▶ **Texte fourni**:
Islamo-gauchisme : « S’il y a un effet de mode, quant à ce nouveau type de recherche, notre rôle n’est pas de les censurer, mais de les encadrer »
TRIBUNE
Loriane Lafont – Doctorante en langue et littérature françaises
Dans les universités, l’arrivée de nouvelles problématiques, comme les « gender studies », les « animal studies » ou les « postcolonial studies » permet aux jeunes chercheurs de porter un regard différent sur leur discipline, constate la doctorante en langue et littérature françaises Loriane Lafont, dans une tribune au « Monde ».
Publié le 02 mars 2021 à 18h15 Temps de Lecture 5 min.
Tribune. A en croire certains, « l’islamo-gauchisme » – terme dont la violence n’a d’égale que le vide qu’il représente – prospérerait allègrement sur les campus américains qui seraient même sa terre d’élection et de naissance. Oui, les gender studies, les animal studies et les postcolonial studies sont présentes aux Etats-Unis, au même titre que l’étude du Nouveau Testament, que celle de Pascal et de Simone Weil, sans que ces deux derniers sujets d’étude ou de plus « classiques » encore soient délaissés ou en voie de disparition.

▶ **Objectif A**: Expliquez ce que, d'après la tribune, l'arrivée de nouvelles problématiques dans les universités apporte aux jeunes chercheurs.
▶ **Objectif B**: Relevez tous les sujets ou domaines d'étude que le paragraphe commençant par « Tribune. A en croire certains » présente comme étudiés aux États-Unis.
▶ **Objectif C**: À quelle date et à quelle heure la tribune a-t-elle été publiée ?

▶ **Données enregistrées**:

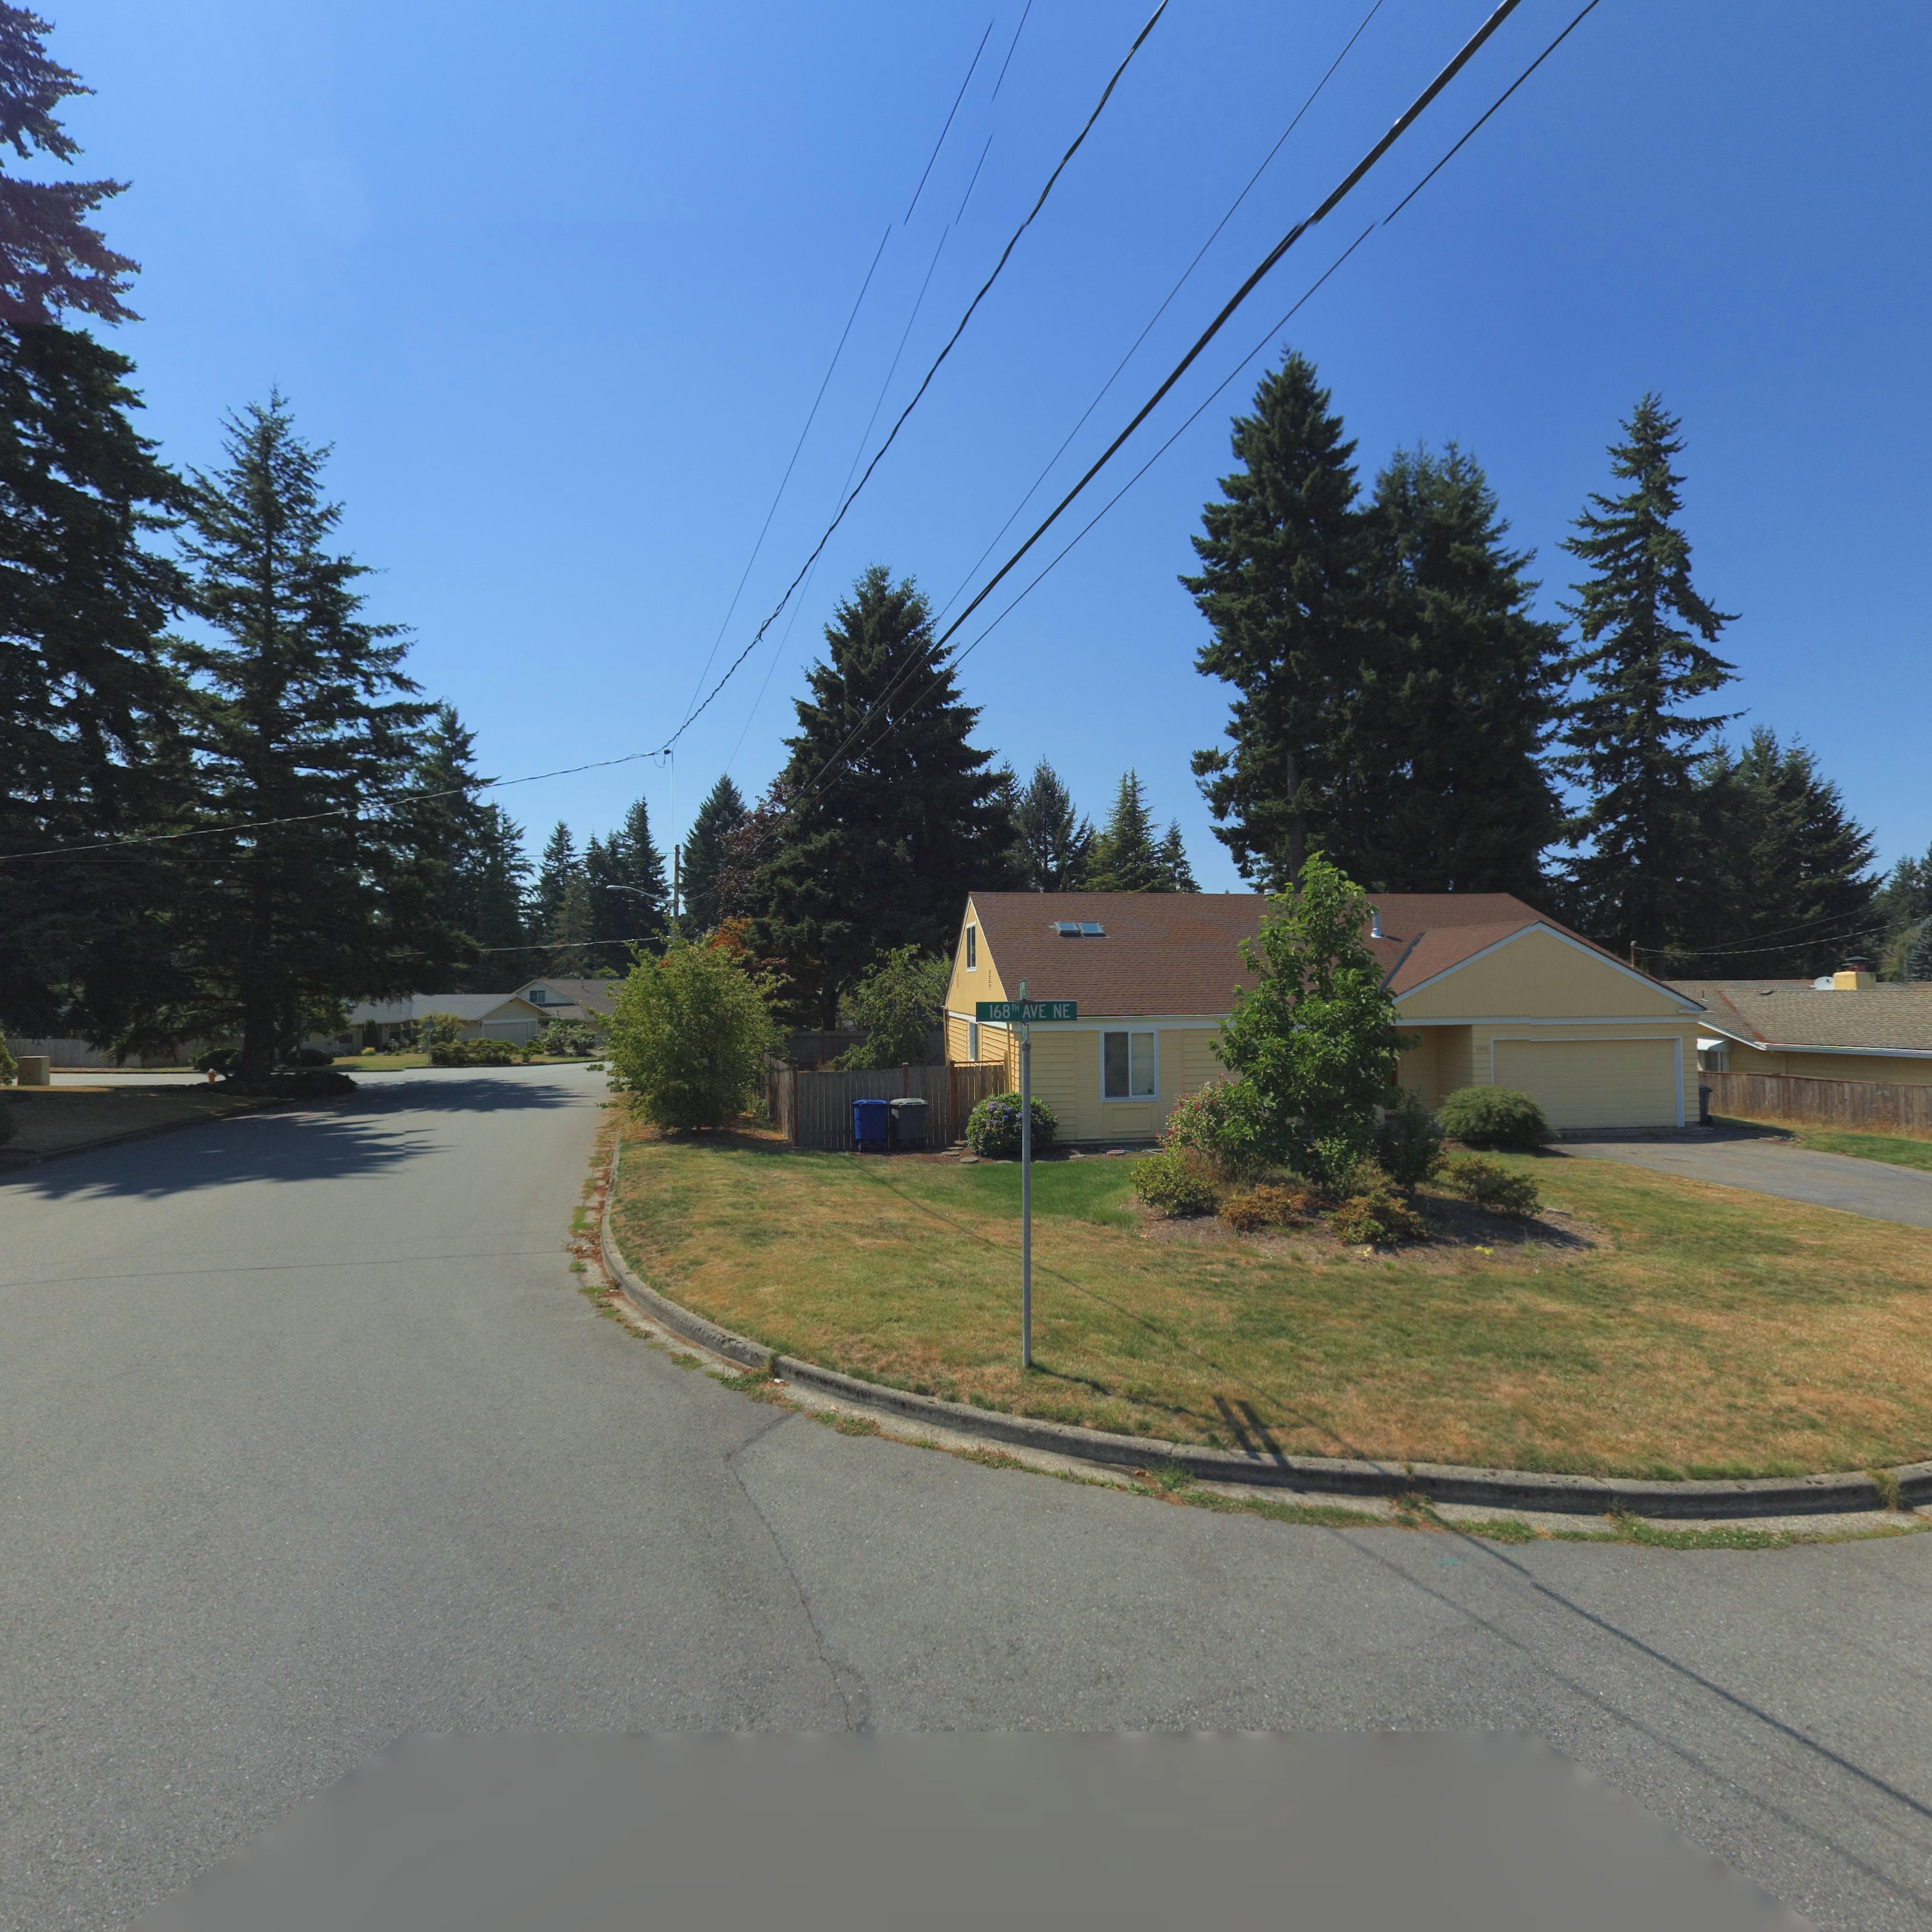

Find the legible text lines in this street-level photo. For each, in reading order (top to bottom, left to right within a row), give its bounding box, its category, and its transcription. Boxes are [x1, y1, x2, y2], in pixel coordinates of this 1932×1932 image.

[988, 1004, 1070, 1019] StreetName: 168TH AVE NE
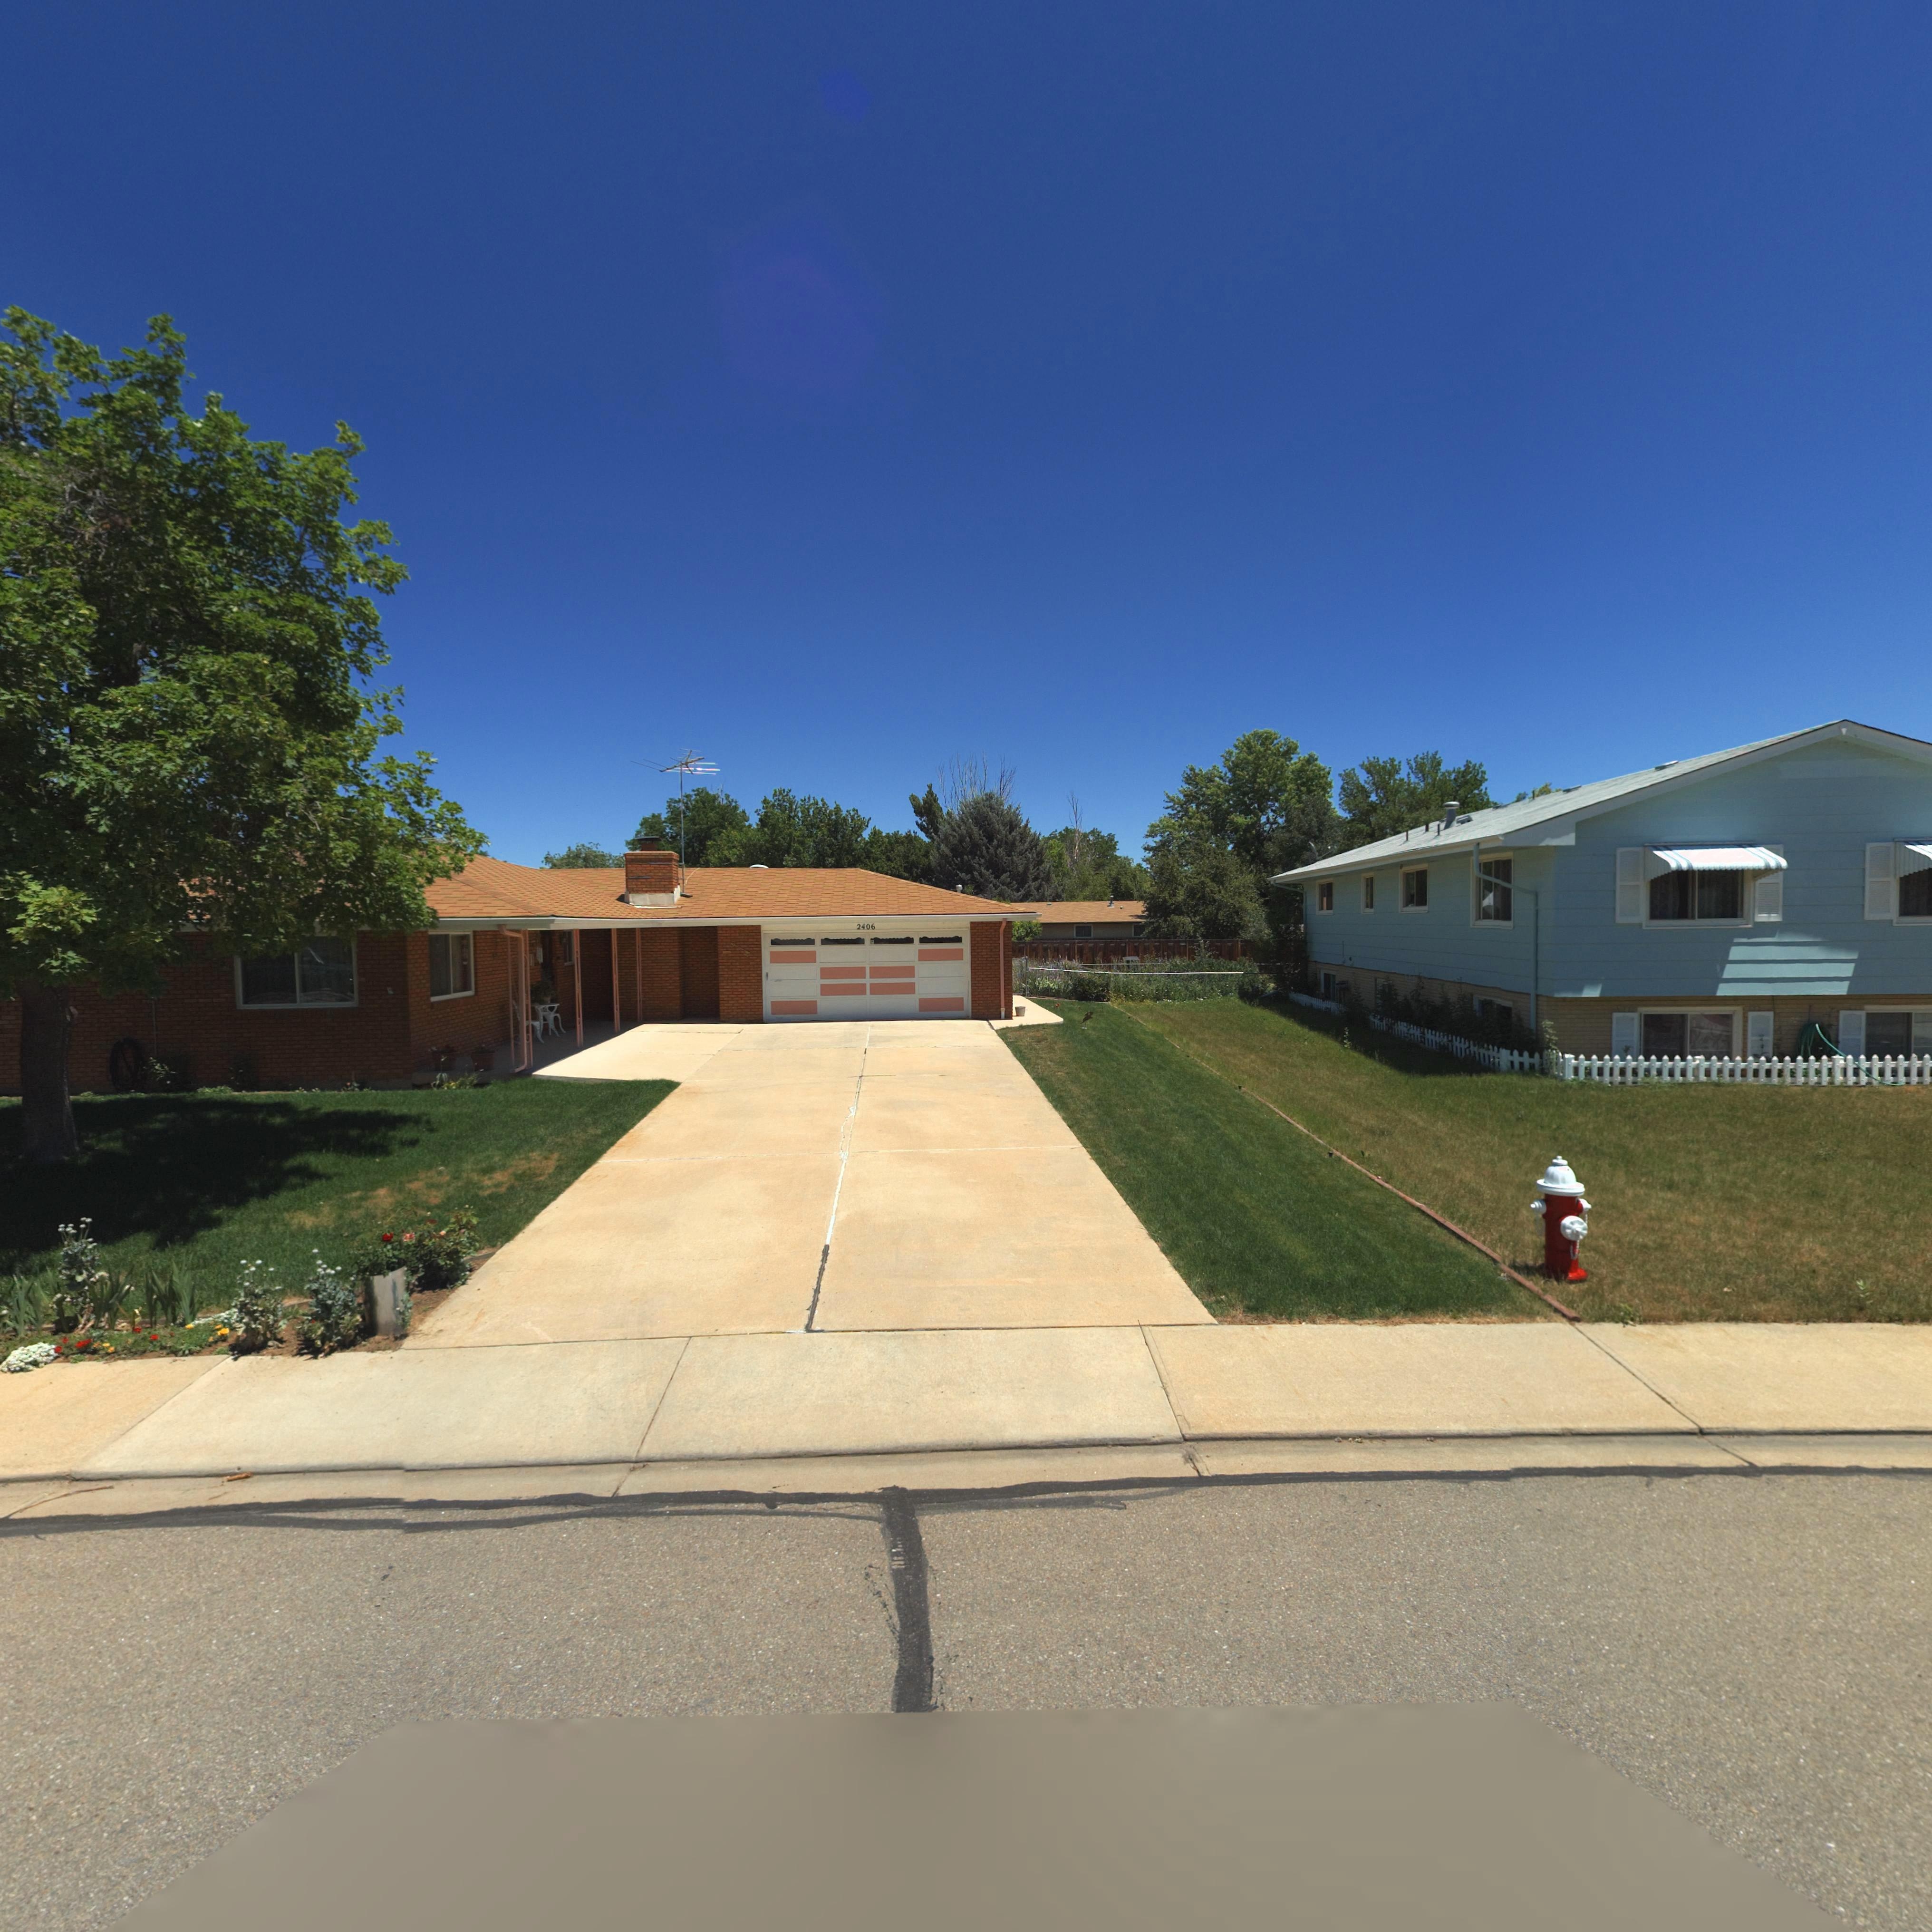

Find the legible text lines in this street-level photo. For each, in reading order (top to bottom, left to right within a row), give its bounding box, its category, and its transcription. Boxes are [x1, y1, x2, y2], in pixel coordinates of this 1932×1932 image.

[857, 923, 875, 930] StreetNumber: 2406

▶ **Réponse correcte A**: Ces nouvelles problématiques, comme les « gender studies », les « animal studies » ou les « postcolonial studies », permettent aux jeunes chercheurs de porter un regard différent sur leur discipline.

▶ **Réponse correcte B**:
- les gender studies
- les animal studies
- les postcolonial studies
- le Nouveau Testament
- Pascal
- Simone Weil

▶ **Réponse correcte C**: Le 2 mars 2021 à 18h15.